*** Opening of EXERCISE INPUTS ***

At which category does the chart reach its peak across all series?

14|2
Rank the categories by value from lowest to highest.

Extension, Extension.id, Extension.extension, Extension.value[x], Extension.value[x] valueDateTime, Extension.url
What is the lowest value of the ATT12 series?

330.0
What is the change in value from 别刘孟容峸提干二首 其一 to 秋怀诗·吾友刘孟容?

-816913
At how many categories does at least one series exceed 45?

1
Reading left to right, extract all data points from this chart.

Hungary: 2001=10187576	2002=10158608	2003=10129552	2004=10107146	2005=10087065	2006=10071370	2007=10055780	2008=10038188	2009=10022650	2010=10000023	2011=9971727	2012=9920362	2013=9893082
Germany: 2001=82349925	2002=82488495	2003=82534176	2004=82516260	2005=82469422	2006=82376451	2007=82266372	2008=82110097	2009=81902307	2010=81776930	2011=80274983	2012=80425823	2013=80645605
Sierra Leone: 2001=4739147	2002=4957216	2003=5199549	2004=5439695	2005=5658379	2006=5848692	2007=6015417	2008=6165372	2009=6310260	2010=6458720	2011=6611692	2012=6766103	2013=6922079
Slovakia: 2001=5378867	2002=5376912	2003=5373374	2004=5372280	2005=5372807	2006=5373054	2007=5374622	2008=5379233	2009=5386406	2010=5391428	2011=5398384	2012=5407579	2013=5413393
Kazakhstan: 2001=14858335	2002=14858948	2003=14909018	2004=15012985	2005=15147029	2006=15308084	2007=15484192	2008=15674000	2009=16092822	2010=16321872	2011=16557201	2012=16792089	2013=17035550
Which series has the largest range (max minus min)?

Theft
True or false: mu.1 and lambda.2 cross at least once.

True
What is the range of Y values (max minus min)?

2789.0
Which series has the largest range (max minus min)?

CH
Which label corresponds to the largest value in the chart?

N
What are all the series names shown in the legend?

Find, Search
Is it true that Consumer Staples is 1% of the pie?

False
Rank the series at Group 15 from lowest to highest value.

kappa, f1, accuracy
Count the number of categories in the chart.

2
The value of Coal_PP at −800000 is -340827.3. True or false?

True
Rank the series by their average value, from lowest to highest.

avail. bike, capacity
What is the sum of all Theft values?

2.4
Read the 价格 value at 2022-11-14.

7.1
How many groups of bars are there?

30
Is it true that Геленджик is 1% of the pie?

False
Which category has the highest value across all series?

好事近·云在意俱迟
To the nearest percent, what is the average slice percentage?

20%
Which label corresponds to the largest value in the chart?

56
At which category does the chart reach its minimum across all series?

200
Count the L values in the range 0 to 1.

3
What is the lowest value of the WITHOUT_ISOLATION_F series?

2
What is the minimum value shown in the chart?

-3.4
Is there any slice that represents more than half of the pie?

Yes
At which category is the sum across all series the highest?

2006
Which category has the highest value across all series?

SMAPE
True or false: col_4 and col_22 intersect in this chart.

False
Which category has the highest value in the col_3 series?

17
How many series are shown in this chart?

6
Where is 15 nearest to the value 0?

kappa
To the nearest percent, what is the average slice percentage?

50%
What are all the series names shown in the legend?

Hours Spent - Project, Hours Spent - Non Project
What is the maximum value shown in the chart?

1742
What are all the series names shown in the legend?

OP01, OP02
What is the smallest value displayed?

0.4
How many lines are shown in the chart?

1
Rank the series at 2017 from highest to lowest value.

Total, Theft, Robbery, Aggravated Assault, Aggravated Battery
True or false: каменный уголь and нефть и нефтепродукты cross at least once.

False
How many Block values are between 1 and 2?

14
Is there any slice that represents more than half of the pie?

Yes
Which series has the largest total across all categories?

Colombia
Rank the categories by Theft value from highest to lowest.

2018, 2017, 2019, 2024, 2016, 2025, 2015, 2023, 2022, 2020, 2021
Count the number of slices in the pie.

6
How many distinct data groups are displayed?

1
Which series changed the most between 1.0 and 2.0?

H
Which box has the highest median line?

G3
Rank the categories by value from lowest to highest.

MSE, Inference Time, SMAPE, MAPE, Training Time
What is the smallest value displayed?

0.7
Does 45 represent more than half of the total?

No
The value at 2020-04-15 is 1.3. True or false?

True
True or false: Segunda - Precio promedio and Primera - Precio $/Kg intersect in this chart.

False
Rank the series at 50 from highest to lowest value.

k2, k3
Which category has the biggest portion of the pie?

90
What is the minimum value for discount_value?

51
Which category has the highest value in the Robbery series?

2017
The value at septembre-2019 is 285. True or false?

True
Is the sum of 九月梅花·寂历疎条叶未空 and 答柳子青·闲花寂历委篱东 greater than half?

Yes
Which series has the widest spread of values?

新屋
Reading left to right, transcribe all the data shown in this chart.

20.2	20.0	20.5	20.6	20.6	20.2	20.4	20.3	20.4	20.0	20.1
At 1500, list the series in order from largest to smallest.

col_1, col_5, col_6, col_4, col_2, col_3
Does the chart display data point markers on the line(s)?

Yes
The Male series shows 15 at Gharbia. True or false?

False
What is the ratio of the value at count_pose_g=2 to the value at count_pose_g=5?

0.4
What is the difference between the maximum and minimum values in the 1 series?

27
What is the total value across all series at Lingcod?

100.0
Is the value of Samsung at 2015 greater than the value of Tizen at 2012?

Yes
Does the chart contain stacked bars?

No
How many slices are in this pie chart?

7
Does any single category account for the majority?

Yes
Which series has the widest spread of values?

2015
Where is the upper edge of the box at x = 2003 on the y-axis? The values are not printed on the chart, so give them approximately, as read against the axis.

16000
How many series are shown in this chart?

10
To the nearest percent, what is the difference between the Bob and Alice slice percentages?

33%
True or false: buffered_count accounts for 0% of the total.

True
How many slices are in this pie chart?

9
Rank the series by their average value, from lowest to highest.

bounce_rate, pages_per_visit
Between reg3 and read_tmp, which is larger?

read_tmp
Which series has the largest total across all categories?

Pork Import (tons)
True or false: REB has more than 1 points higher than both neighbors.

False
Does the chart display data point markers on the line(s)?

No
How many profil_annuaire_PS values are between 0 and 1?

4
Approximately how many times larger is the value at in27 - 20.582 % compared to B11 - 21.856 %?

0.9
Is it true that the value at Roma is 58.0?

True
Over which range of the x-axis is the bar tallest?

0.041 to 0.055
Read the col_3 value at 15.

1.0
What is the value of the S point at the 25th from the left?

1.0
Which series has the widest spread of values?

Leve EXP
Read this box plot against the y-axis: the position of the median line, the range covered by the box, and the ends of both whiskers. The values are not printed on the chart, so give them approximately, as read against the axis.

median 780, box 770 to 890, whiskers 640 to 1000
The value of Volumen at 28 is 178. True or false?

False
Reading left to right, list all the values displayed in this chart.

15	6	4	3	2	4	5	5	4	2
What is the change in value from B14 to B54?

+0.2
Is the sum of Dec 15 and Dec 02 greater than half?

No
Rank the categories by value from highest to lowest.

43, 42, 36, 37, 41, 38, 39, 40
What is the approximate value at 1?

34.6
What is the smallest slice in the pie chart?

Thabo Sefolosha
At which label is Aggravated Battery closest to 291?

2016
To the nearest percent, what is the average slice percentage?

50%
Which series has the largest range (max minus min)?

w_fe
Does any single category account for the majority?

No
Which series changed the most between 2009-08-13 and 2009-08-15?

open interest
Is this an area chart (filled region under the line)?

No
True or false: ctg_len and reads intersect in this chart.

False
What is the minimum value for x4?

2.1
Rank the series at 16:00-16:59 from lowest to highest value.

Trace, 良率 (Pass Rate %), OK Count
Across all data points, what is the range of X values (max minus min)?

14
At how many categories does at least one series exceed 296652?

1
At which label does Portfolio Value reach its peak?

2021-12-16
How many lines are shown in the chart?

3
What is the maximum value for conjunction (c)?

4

*** Close of EXERCISE INPUTS ***

WHAT YOU ARE ASKED TO DO:
Please identify each line in the items above that contains the word "Rank", and copy every one of those lines.

OUTPUT OF THE TASK:
Rank the categories by value from lowest to highest.
Rank the series at Group 15 from lowest to highest value.
Rank the series by their average value, from lowest to highest.
Rank the series at 2017 from highest to lowest value.
Rank the categories by Theft value from highest to lowest.
Rank the categories by value from lowest to highest.
Rank the series at 50 from highest to lowest value.
Rank the series by their average value, from lowest to highest.
Rank the categories by value from highest to lowest.
Rank the series at 16:00-16:59 from lowest to highest value.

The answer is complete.